• [Exercises to complete]
1. Using the Shoppes on Second article, answer these, one per line:
(a) In what year did plans for the commercial development first surface publicly?
(b) Which council member brought the moratorium forward?
(c) What was the vote on the resolution against the moratorium?
2. Copy the passage of the Shoppes on Second article starting at "A resolution against" and ending at "First Homes study.", substituting "building freeze" for "moratorium" wherever it occurs.

• [Source document]

New Shoppes on Second development plan

At the core of Matt Russell's article on the Rochester City Council's 4-3 vote to not impose a proposed development moratorium on Second Street Southwest is the latest version of the proposed Shoppes on Second plan spearheaded by local developer Rick Penz.

Plans for a commercial development at the intersection of Second Street Southwest and 16th Avenue Southwest in front of the Miracle Mile Shopping Center first surfaced publicly in 2007.
That incarnation featured upscale stores and a fondue restaurant. Since then, other versions have floated out as the project has run into obstacles involving the Minnesota Department of Transportation and Miracle Mile.

The latest plan, discussed last night at the meeting, has three buildings - a retail center, a fast food restaurant and a hotel (presumably a Holiday Inn).102009shoppesonsecond jk 

Here's a little from Matt Russell's council story to explain how the development and the proposed moratorium had a head-on collision with only the Shoppes on Second walking away.

The moratorium, brought forward by Council Member Michael Wojcik, was intended to enforce standards proposed by a recent study of Second Street Southwest led by First Homes, an initiative of the Rochester Area Foundation.

The standards, which have yet to be approved by the city council, would reduce maximum parking standards, prohibit drive-through windows, require buildings to be taller than one story, and reduce maximum building setbacks.

A resolution against the moratorium passed 4-3, with council members Ed Hruska, Dennis Hanson, Bruce Snyder, and Bob Nowicki voting in favor. Wojcik, Sandra Means, and Mark Bilderback voted against the resolution.

Earlier this month, when Wojcik proposed the moratorium, he said he wasn't aware of any impending development proposals along Second Street between downtown and U.S. 52.

On Monday, however, he said a proposal had surfaced that went against the design guidelines outlined in the First Homes study.

"The plan is a disgrace to urban planning," Wojcik said, noting that surrounding neighborhoods strongly endorsed the moratorium. "I think we owe the neighborhoods better." Wojcik said Rochester-Olmsted Planning Director Phil Wheeler e-mailed the plans to council members on Monday.

Wheeler said the plans include a fast-food restaurant and a hotel on the northeast corner of U.S. 52 and Second Street Southwest, a site where an upscale mall, Shoppes on Second, had once been proposed.

• [Raw data]
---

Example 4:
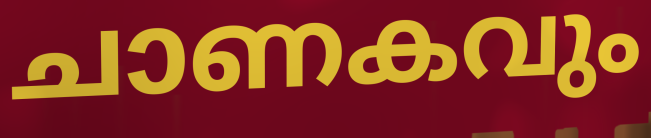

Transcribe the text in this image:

• [Answers to the exercises]
1.
(a) 2007
(b) Michael Wojcik
(c) 4-3

2.
A resolution against the building freeze passed 4-3, with council members Ed Hruska, Dennis Hanson, Bruce Snyder, and Bob Nowicki voting in favor. Wojcik, Sandra Means, and Mark Bilderback voted against the resolution.

Earlier this month, when Wojcik proposed the building freeze, he said he wasn't aware of any impending development proposals along Second Street between downtown and U.S. 52.

On Monday, however, he said a proposal had surfaced that went against the design guidelines outlined in the First Homes study.